Without going into detail, the medicine man told him the signs were good. A priest who cares not to elaborate about his work was a dead giveaway to Ten Bears. He was certain something had been held back.

Then, with the skill of a master diplomat, Ten Bears asked about potentially negative signs.

The two men’s eyes met. Ten Bears had trapped him in the most gentle way.

“There is one,” said Kicking Bird.

As soon as he said that, Kicking Bird felt a sudden release, as though his hands had been unbound, and it all spilled out: the ride, the fort, the beautiful buckskin horse, and The Man Who Shines Like Snow.

When he finished, Ten Bears relit the pipe and puffed thoughtfully before laying it between them.

“Did he look like a god?” he asked.

“No. He looked like a man,” replied Kicking Bird. “He walked like a man, sounded like a man. His form was as a man’s. Even his sex was as a man’s.”

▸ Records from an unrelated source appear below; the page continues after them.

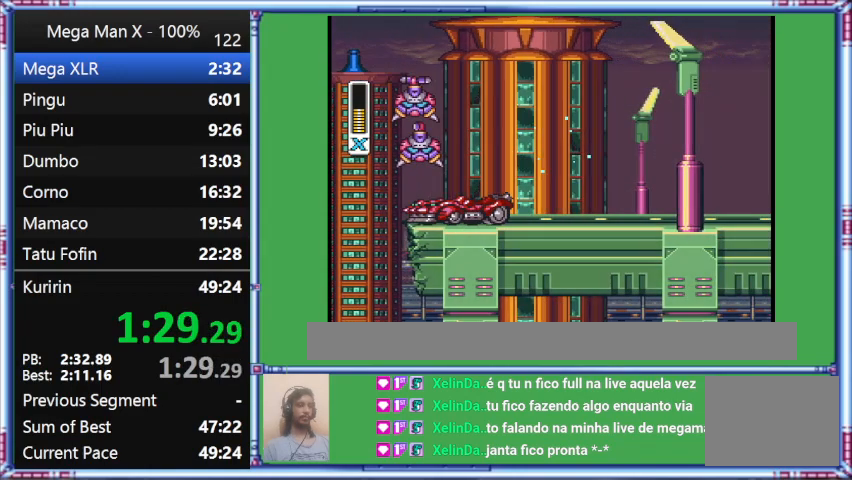
{"buttons": ["B", "Y", "DPAD_RIGHT"], "events": [[333, "B", "down"]]}
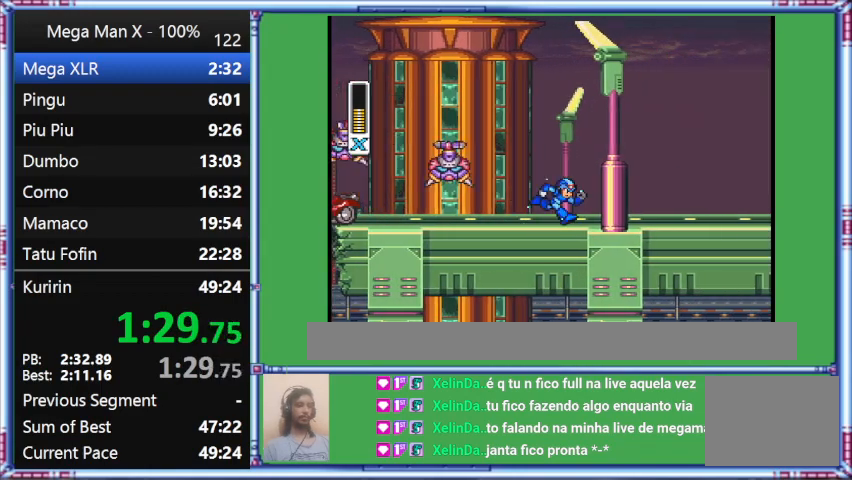
{"buttons": ["Y", "DPAD_RIGHT"], "events": [[100, "B", "up"]]}
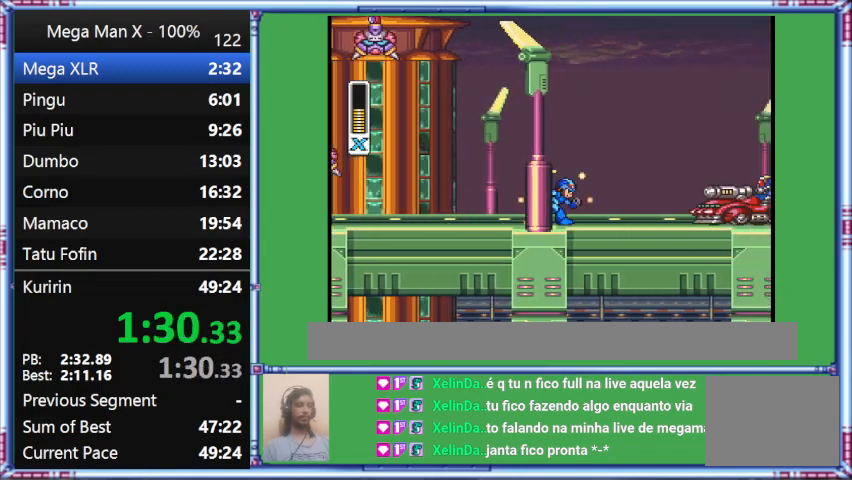
{"buttons": ["Y", "DPAD_RIGHT"], "events": []}
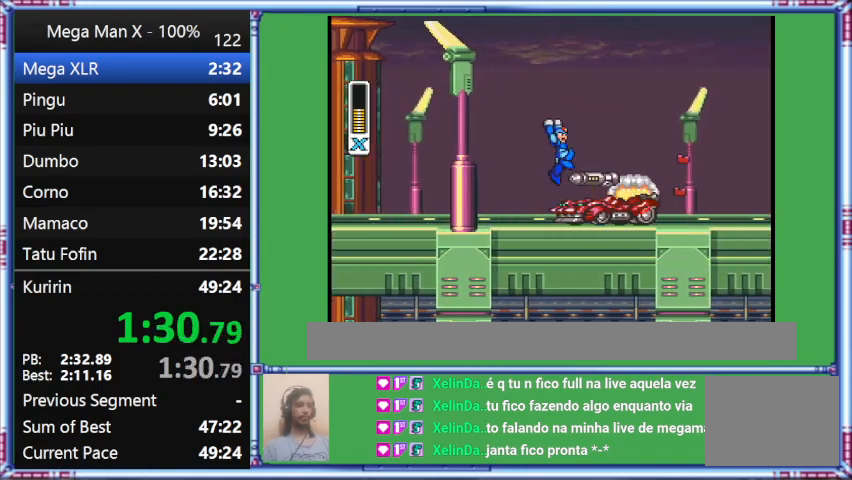
{"buttons": ["Y", "DPAD_RIGHT"], "events": []}
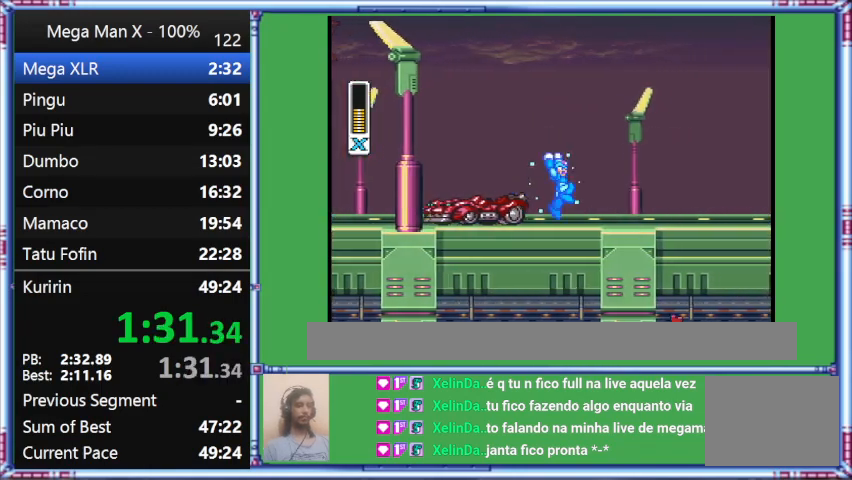
{"buttons": ["Y", "DPAD_RIGHT"], "events": []}
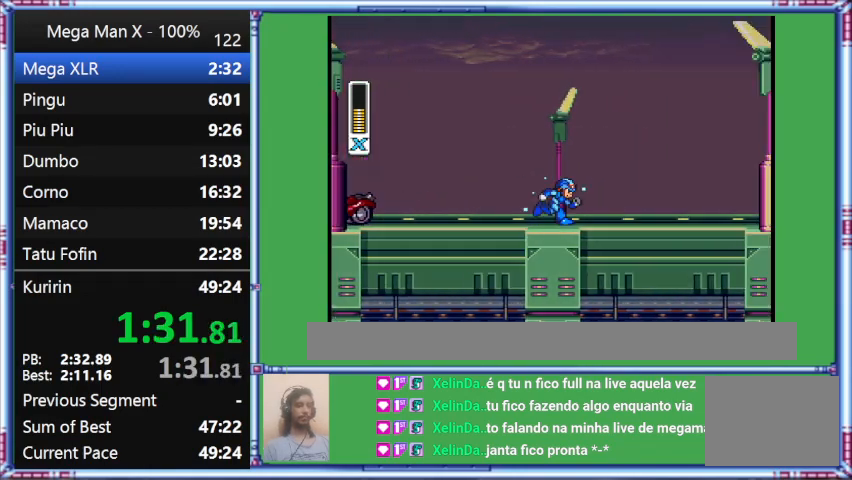
{"buttons": ["Y", "DPAD_RIGHT"], "events": []}
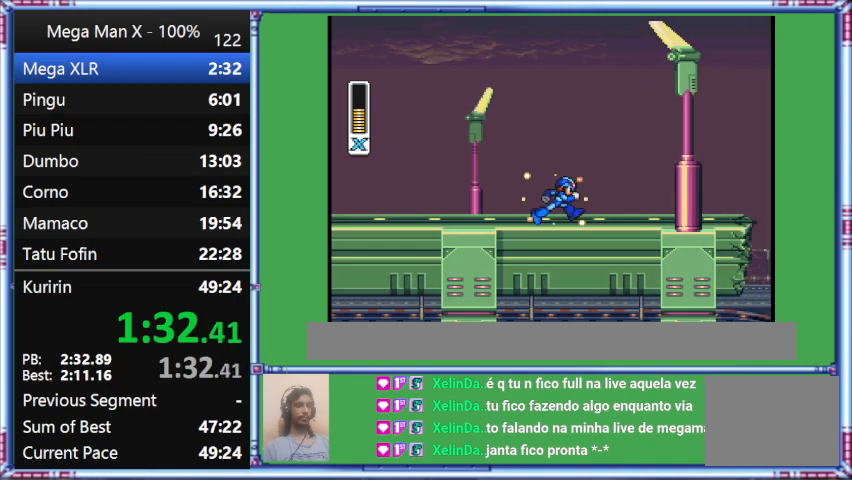
{"buttons": ["Y", "DPAD_RIGHT"], "events": []}
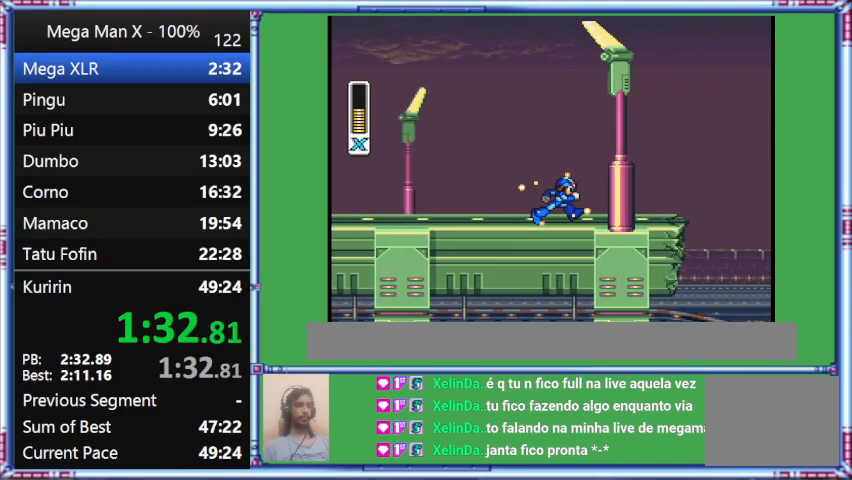
{"buttons": ["Y", "DPAD_RIGHT"], "events": []}
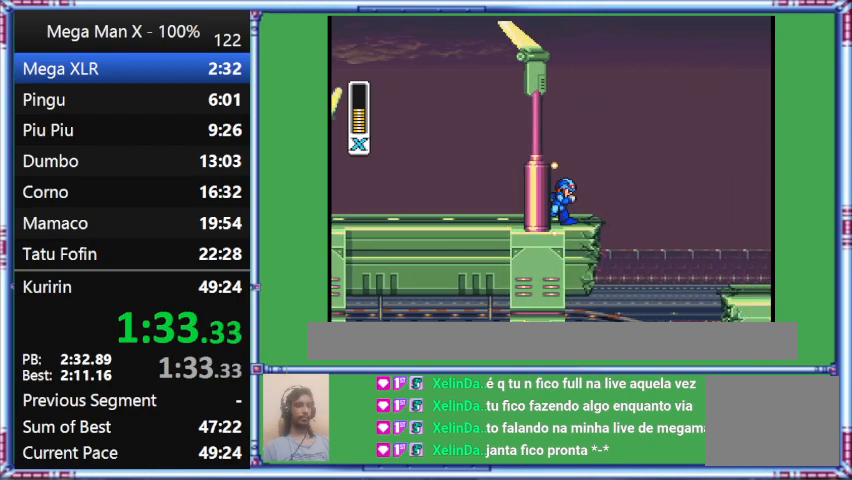
{"buttons": ["Y", "DPAD_RIGHT"], "events": []}
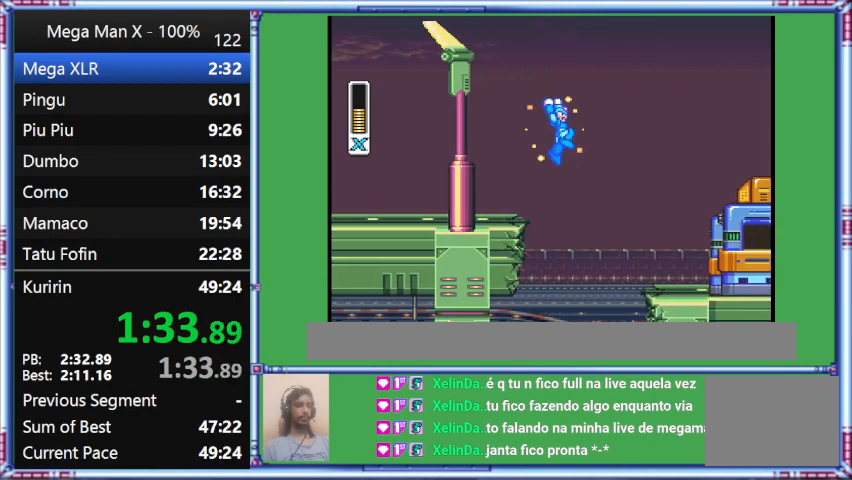
{"buttons": ["B", "Y", "DPAD_RIGHT"], "events": [[500, "B", "down"]]}
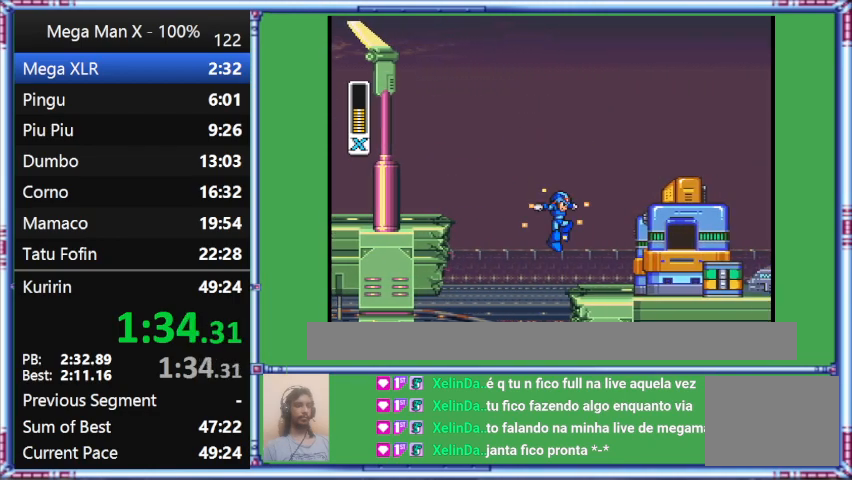
{"buttons": ["Y", "DPAD_RIGHT"], "events": [[400, "B", "up"]]}
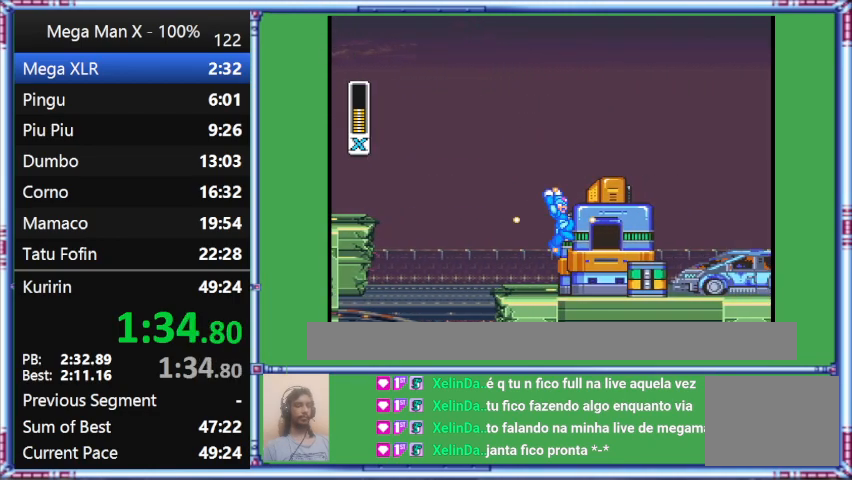
{"buttons": ["B", "Y", "DPAD_RIGHT"], "events": [[267, "B", "down"]]}
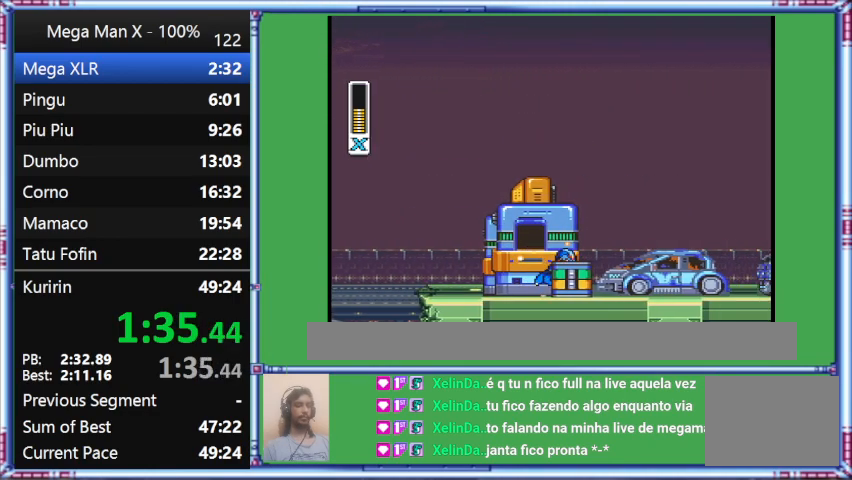
{"buttons": ["Y", "DPAD_RIGHT"], "events": [[33, "B", "up"]]}
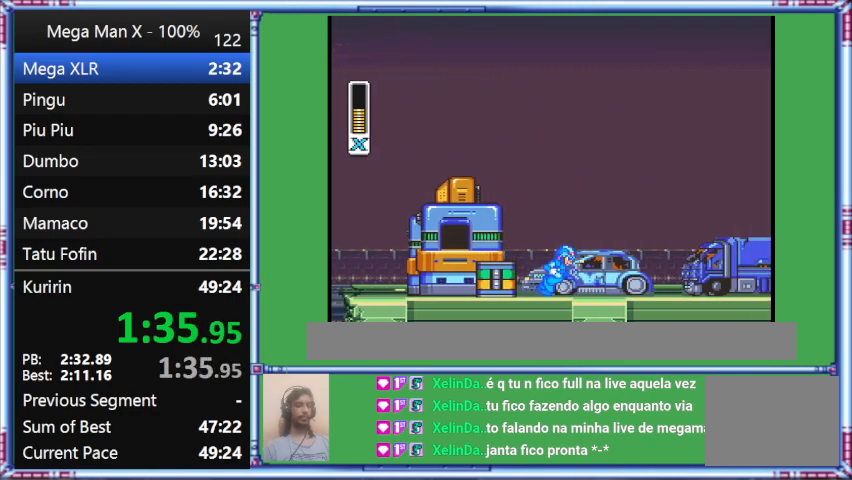
{"buttons": ["Y", "DPAD_RIGHT"], "events": []}
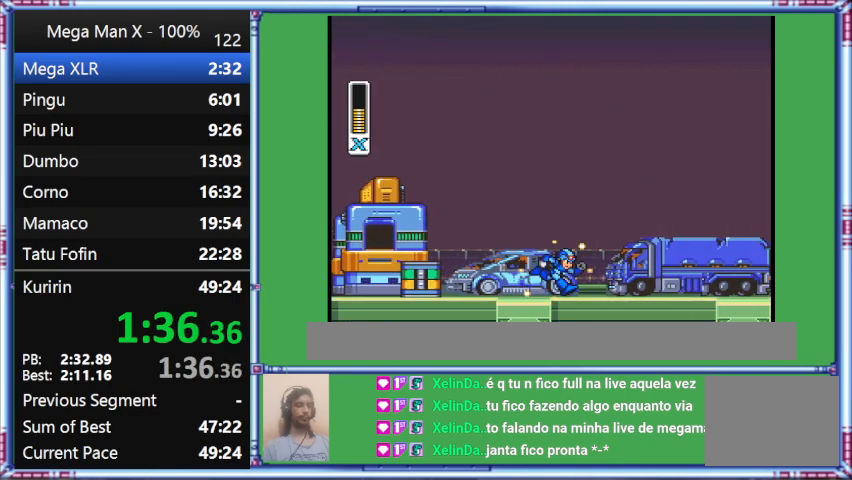
{"buttons": ["Y", "DPAD_RIGHT"], "events": []}
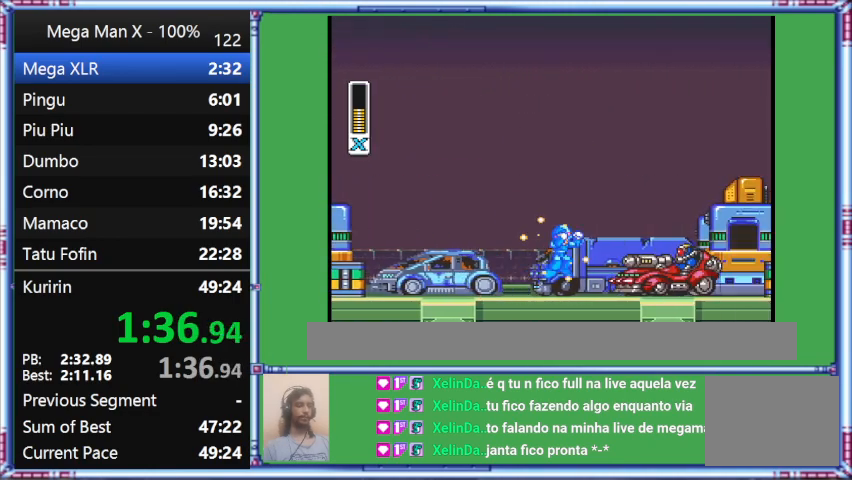
{"buttons": ["B", "Y", "DPAD_RIGHT"], "events": [[367, "B", "down"]]}
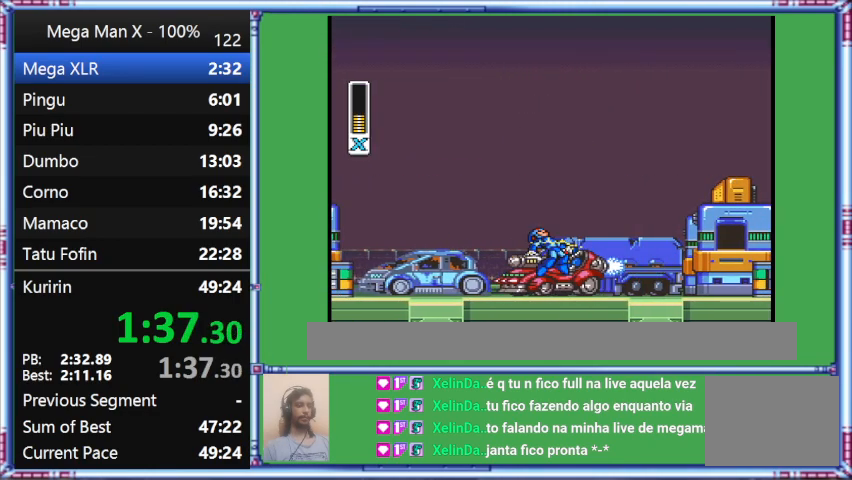
{"buttons": ["Y", "DPAD_RIGHT"], "events": [[133, "B", "up"]]}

“I have never heard of a white man without clothes,” said Ten Bears, and his expression turned suspicious. “His skin actually reflected the sun?”

“It stung the eyes.”

The men fell into silence once again.

Ten Bears got to his feet.

“I will think about this now.”

four

Ten Bears shooed everyone out of his lodge and sat by himself for more than an hour, thinking about what Kicking Bird had told him.

It was hard thinking.

He had only seen white men on a few occasions, and like Kicking Bird, he could not fathom their behavior. Because of their reputed numbers they would have to be watched and somehow controlled, but until now, they had been nothing beyond a persistent nuisance to the mind.

Ten Bears never liked thinking about them.

How could any race be so mixed-up? he thought.

But he was drifting from the point, and inwardly Ten Bears chastised himself for his messy thinking. What did he really know about the white people? He knew next to nothing. . . . That, he had to admit.